Hello Ben.  YES!  Thanks for asking.  Good luck.  NAH! just teasin

I would chop it down into WAY smaller splits; say 1"x1" 0r 1"x2" X 12"-24"long.  MAYBE 2"x2"  Keep it dry and off the ground.  Stack it to allow for good air flow.  IF the bark comes off easy enough now it will dry quicker.  If not then when drier you can remove the bark easier.  Those big stumps would probably take a couple years to dry.  Split them down and you are looking at the best part of one year.  If you can get a supply from him about every 6 months.  Oak, cherry, etc..  That way you will always have a good supply.  Just my opinion.  Keep Smokin!

Danny


----------



## red robbo 69 (Jul 20, 2015)

Hi Ben, 

Was looking up tree surgeons around Medway/Maidstone myself and about to start making a few calls 

Who did you get the wood from and did he charge?

Thanks

Robin


----------



## smokewood (Jul 28, 2015)

I think the larger pieces where they have branches coming off will be difficult to split because the wood is really dense and the wood fibers do not travel in one direction.
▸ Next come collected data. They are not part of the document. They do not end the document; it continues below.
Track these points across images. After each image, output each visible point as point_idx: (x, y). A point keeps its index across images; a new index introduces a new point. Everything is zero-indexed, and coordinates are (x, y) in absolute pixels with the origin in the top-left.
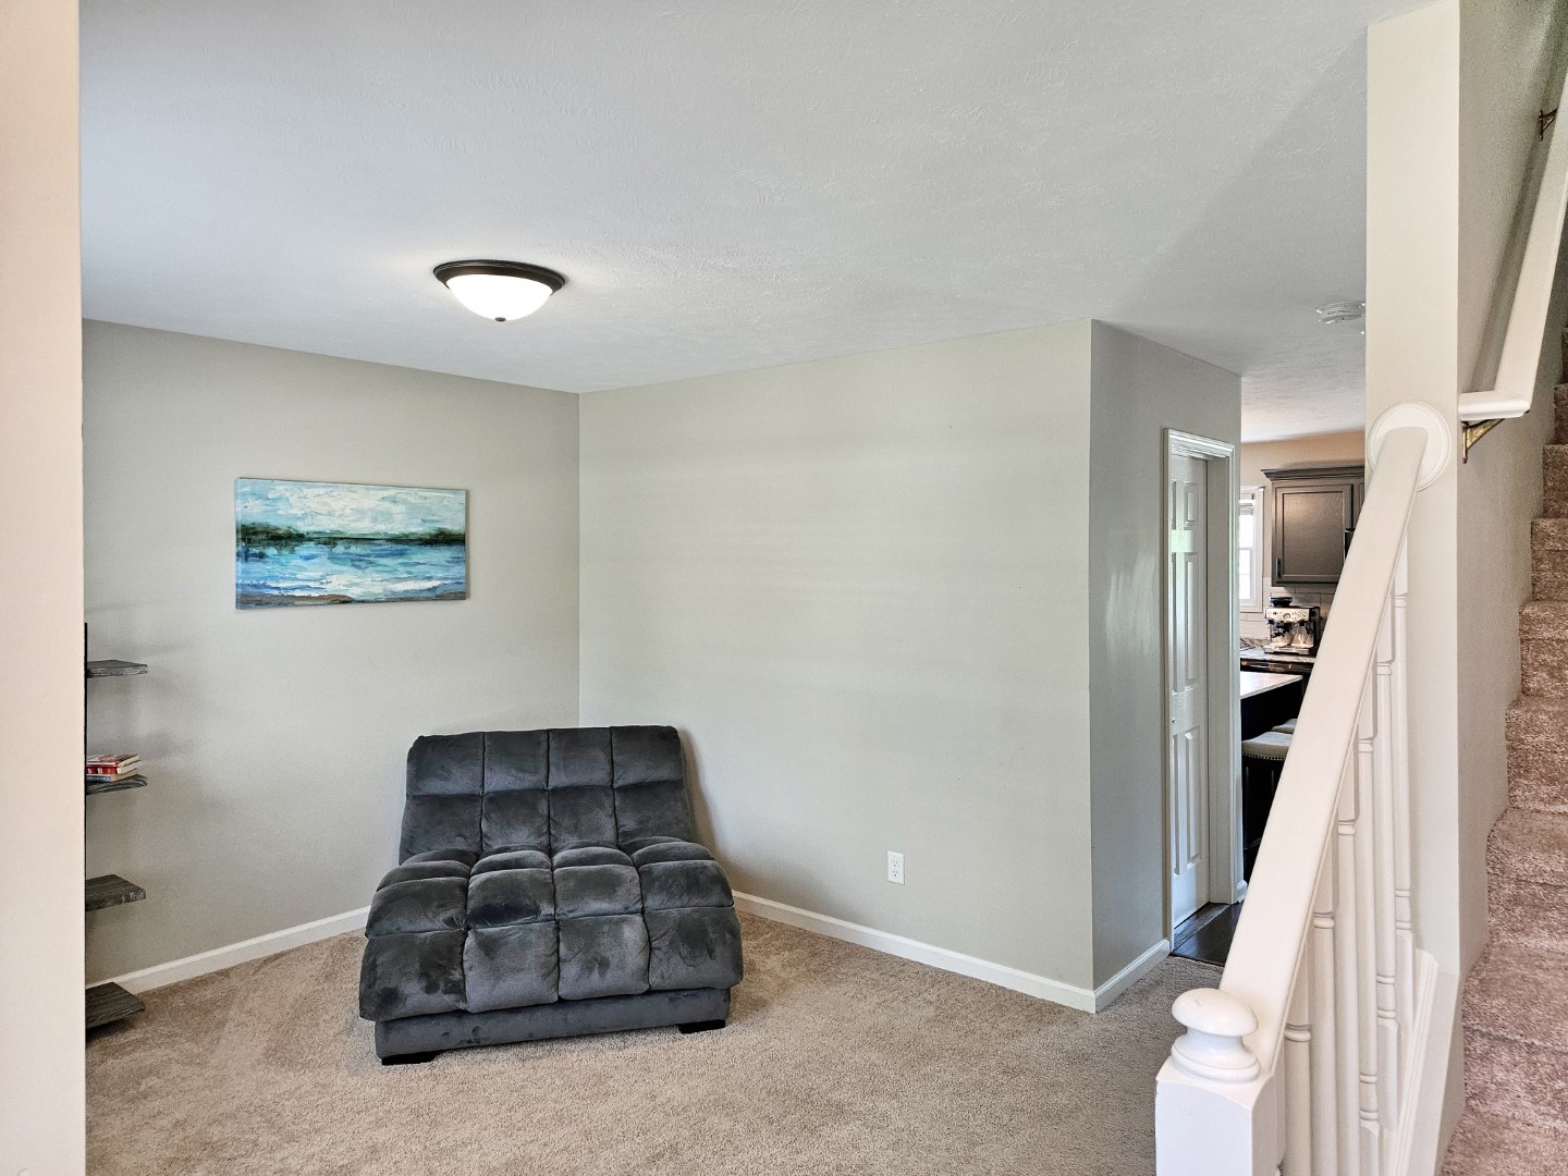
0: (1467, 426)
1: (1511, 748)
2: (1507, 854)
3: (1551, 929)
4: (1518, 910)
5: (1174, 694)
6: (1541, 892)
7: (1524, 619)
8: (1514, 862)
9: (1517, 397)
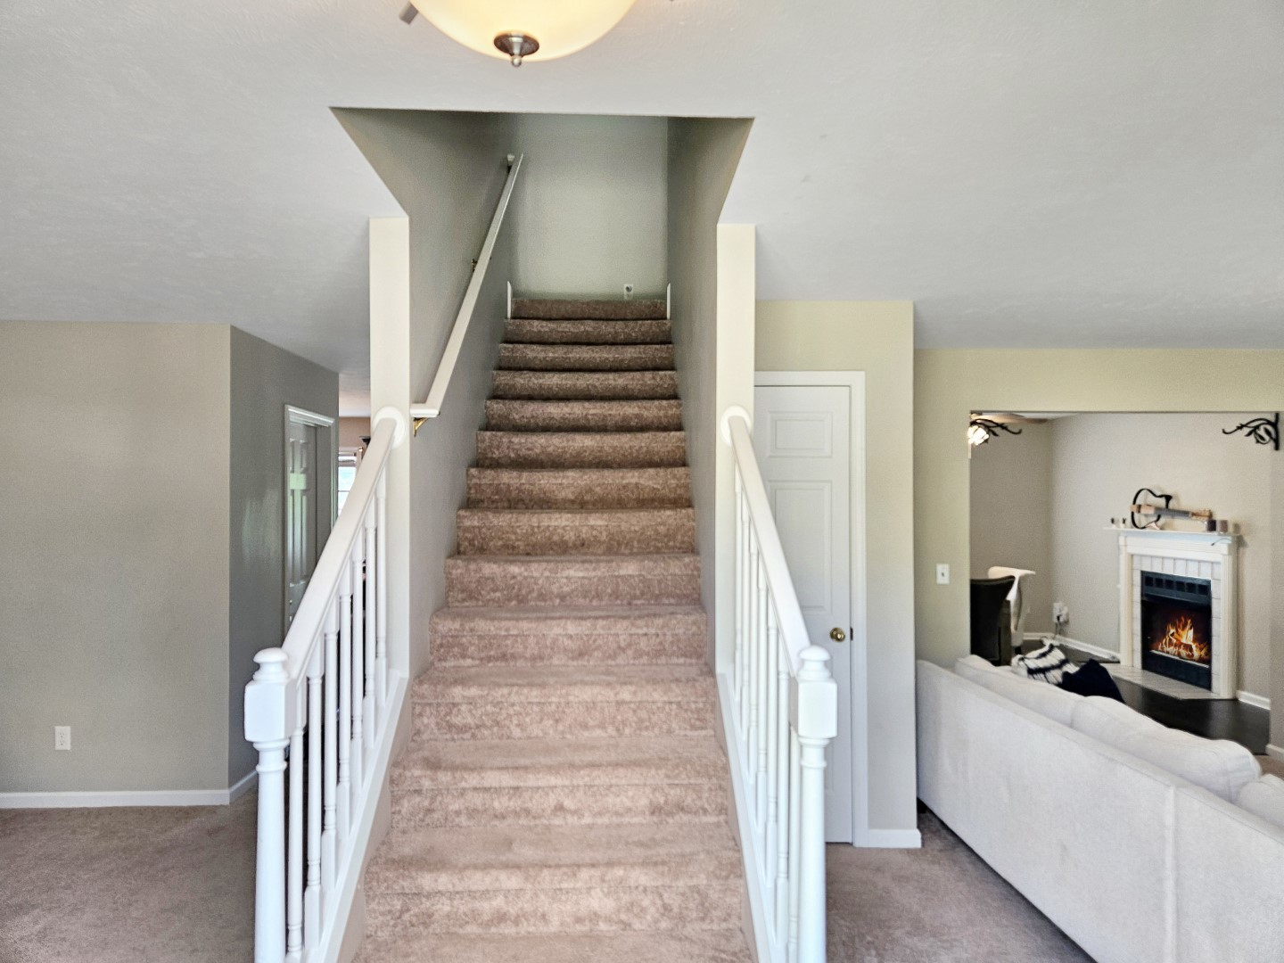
0: (417, 420)
1: (448, 578)
2: (437, 624)
3: (454, 656)
4: (442, 650)
5: (292, 585)
6: (451, 640)
7: (458, 516)
8: (440, 627)
9: (434, 408)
Cut it right down into smaller chunks as Danny has mentioned,  The bark of the Cherry tree will go all leathery and tough when it dries and is normally really thin, I personally leave it on but you can pull it off.  Keep it off the ground, covered over and with a lot of air circulation to dry it out.  depending on how you cut it, it could be ready in a few months.


----------